## Document section
Tuesday, February 4, 2014

Celebrating Chinese New Year in Saudi Arabia!

On Sunday, which is a weekday here, the ladies celebrated Chinese New Year, the Year of the Horse.  As with everything here, planning a party takes several more steps.  And then in the end, you need to be flexible, because you are not going to find everything that you want.  You make do.  And this became quite the group effort.  I had wanted to have red plates, gold napkins, red forks, chopsticks and Chinese New Year decorations, normally not a big goal.  I went to the mall and 2 grocery stores-no red plates or forks.  I did find gold napkins.  It is not trivial getting to the mall/grocery.  You can take the morning bus and spend the whole morning there, or take a cab, or bum a ride with an Exxon wife if you find out they are going shopping.  A friend and I went to a stationary/party/craft store.  Although they had two decorations displayed, they did not have any for sale.  My friend said that she had 14 sets of chopsticks and New Year decorations from when she lived in China.  Another friend, whose husband has a company car, went to a store and found red plates and then to another store and found the cutest red and gold glasses and a golden stuffed dragon.  A third friend, whose husband has a company car,  found circular and rectangular doilies that could be used as placemats.  (As you can probably tell, I have "car envy".  Our company doesn't provide drivers or cars.  :)  I am hesitant to take cabs by myself, just in case the cab driver is not there when I am finished and I am the lone woman amid the men waiting outside the mall.  Not a good thing here.)  Also, I find myself becoming a pack rat and saving everything, "in case I might need it".  For example, the raffia used to hang a decoration on the front door was from a flower arrangement that a friend gave me when I hosted a  birthday party a few months ago.    I am usually a tosser. 
 


This is the year of the Horse, so we had to have a Horse centerpiece.  It just so happens, I bought a statue of a horse in Athens.  One online site that I looked at said that you should have a Tray of Togetherness which included tangerines and 7 other things.  Well, there was no way I would be finding this stuff here.  I thought that I would get by with the tangerines to help hold up the horse in the tray.  Of course, there were no tangerines at the market.  So, I settled for oranges.  It was a Tray of Simplified Togetherness.
I read that you should put the "Fu" symbol on your front door upside down.  That brings good luck when people enter.

## Problem set
**a.** Retype the Chinese New Year post from "This is the" to "of Simplified Togetherness.".
**b.** Summarize the Chinese New Year post in two sentences.
**c.** Proceed with the Chinese New Year post, picking up after its final sentence.

## Data entries
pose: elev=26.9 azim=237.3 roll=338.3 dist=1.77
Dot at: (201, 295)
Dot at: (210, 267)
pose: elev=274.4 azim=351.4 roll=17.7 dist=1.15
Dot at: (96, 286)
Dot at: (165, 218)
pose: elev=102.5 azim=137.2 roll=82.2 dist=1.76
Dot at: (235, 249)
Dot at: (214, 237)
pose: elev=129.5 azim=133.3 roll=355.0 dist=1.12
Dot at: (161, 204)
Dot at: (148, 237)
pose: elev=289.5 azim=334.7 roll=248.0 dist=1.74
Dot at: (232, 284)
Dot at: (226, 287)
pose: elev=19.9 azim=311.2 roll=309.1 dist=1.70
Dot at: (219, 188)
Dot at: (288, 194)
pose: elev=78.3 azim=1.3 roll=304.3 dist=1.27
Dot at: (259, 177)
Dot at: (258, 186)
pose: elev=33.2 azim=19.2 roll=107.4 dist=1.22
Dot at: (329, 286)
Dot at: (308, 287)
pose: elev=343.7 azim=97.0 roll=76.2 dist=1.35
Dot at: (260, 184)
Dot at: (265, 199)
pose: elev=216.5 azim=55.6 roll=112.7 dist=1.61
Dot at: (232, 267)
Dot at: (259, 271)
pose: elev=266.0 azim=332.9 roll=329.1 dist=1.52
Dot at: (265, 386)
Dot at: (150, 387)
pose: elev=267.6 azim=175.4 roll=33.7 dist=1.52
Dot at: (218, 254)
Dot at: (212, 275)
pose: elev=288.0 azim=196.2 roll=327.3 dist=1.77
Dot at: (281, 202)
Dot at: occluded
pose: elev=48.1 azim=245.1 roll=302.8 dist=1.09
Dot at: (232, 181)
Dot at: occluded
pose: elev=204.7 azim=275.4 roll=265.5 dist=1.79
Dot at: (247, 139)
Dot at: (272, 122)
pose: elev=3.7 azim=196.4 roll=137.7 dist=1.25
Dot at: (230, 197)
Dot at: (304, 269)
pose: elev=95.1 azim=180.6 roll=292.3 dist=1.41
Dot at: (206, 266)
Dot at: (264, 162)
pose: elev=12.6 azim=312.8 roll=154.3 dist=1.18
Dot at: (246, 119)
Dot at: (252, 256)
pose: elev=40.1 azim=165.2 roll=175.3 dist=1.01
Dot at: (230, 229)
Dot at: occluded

## Per-task outputs
**a.**
This is the year of the Horse, so we had to have a Horse centerpiece.  It just so happens, I bought a statue of a horse in Athens.  One online site that I looked at said that you should have a Tray of Togetherness which included tangerines and 7 other things.  Well, there was no way I would be finding this stuff here.  I thought that I would get by with the tangerines to help hold up the horse in the tray.  Of course, there were no tangerines at the market.  So, I settled for oranges.  It was a Tray of Simplified Togetherness.

**b.** The ladies celebrated Chinese New Year, the Year of the Horse, on Sunday, and because items such as red plates and forks could not be found, the party became a group effort, with friends supplying chopsticks, decorations, red plates, red and gold glasses, a golden stuffed dragon, and doilies. A horse statue bought in Athens served as the centerpiece on a tray propped up with oranges instead of the unavailable tangerines, making a Tray of Simplified Togetherness.

**c.**
I asked everyone to wear red.  One of the ladies suggested that we all wear red flowers in our hair.  She told me the location on the compound where I could find pretty red flowers.  That morning, I went out early to snip 14 of them.  I had no hairpins, so I borrowed 14 of them.  As each person came in the door, our "multilingual" greeter met each person and put a pretty red flower in their hair.  These were the leftovers:
Then, we sat down for our feast.  Everyone brought the most wonderful dishes.  We had Hundred Corner Shrimp Balls, Spicy Sweet Potato noodles, Sweet and sour chicken, Lion's Head Balls with a sauce, Szechuan noodle salad, fried rice, sushi made to look like little pandas, Kung Pao chicken, BBQ chicken wings, Spicy Shrimp, Prawn spring rolls.  And for desserts Almond cookies, chocolate covered lychees and homemade fortune cookies!!  The lady who made the fortune cookies also came up with the funny fortunes. 
Since they are not legible here, here are a few that are most appropriate for Saudi Arabia:
 
Keep calm and pretend you like it being 125 #&*!ing degrees
You can always find happiness at work on Friday-(Thursday KSA)
When everything's coming your way, it's likely you're in the wrong lane.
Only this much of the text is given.